Author Ursula K. Le Guin drew striking visuals of her fictional worlds. A PNCA lab is making limited-edition prints of these rare, beloved works.
By Emily Gold Boutilier
A PNCA print lab led by Matthew Letzelter is giving Ursula K. Le Guin her due as a mapmaker.
Photograph by Celeste Noche
Five years after her death, Ursula K. Le Guin remains one of the most acclaimed writers of science fiction and fantasy, with a tally of twenty-three novels, numerous other works, and many prizes, including a 1973 National Book Award. She also drew maps of her fictional worlds.
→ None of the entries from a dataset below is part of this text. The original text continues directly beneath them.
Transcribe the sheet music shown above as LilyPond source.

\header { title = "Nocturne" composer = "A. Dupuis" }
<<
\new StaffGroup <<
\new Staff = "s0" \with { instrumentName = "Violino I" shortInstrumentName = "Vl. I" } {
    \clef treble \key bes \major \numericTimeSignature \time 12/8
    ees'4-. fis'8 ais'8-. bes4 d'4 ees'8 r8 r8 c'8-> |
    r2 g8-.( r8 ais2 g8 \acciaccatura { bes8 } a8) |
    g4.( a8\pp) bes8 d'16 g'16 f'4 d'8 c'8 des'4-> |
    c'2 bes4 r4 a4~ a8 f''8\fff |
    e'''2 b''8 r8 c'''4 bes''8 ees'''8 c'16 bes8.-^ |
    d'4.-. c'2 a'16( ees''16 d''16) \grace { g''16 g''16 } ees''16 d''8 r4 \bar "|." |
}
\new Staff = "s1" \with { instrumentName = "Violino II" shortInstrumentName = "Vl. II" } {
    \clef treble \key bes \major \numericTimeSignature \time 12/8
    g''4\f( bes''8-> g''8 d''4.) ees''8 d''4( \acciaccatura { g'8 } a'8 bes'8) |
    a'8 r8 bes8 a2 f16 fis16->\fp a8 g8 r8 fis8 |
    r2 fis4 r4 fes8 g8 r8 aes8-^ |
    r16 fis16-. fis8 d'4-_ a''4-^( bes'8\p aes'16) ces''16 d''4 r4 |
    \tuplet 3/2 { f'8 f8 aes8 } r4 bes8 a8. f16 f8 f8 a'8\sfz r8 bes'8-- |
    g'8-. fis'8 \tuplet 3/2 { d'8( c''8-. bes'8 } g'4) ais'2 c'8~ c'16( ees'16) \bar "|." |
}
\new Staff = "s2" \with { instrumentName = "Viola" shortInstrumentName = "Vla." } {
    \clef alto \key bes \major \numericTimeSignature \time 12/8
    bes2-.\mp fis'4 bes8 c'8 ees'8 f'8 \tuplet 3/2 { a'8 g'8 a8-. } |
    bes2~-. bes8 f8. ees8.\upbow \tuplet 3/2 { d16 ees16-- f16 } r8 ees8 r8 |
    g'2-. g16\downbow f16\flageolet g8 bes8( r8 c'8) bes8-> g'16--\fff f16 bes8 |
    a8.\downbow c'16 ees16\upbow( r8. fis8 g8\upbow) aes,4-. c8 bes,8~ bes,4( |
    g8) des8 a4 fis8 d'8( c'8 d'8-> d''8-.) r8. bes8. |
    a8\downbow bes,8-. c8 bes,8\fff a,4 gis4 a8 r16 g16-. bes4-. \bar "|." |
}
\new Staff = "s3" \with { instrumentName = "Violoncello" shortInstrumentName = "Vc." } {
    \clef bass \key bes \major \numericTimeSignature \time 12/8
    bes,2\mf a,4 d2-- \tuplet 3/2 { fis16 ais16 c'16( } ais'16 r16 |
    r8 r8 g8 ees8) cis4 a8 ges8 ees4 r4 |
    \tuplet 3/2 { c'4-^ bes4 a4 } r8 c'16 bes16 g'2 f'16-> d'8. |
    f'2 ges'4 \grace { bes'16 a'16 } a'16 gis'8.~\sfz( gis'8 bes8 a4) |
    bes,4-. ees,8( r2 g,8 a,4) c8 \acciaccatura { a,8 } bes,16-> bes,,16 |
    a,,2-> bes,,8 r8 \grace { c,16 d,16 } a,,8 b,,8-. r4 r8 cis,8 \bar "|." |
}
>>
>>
Willamette’s Pacific Northwest College of Art, through its Watershed Center for Fine Arts Publishing and Research, is collaborating with Le Guin’s son and literary executor, Theo Downes-Le Guin, to create limited-edition lithographs of her maps of Earthsea, which is one of those worlds. “My mother always looked to her own community first when considering collaborations,” says Downes-Le Guin. He envisioned this printing project as a way to offer alternatives to images sold online without permission. “More importantly,” says Downes-Le Guin, “maps are very present in my mother’s work. All of her writing starts with and is situated in specific, if imaginary, places. All her best-known books start with a map.”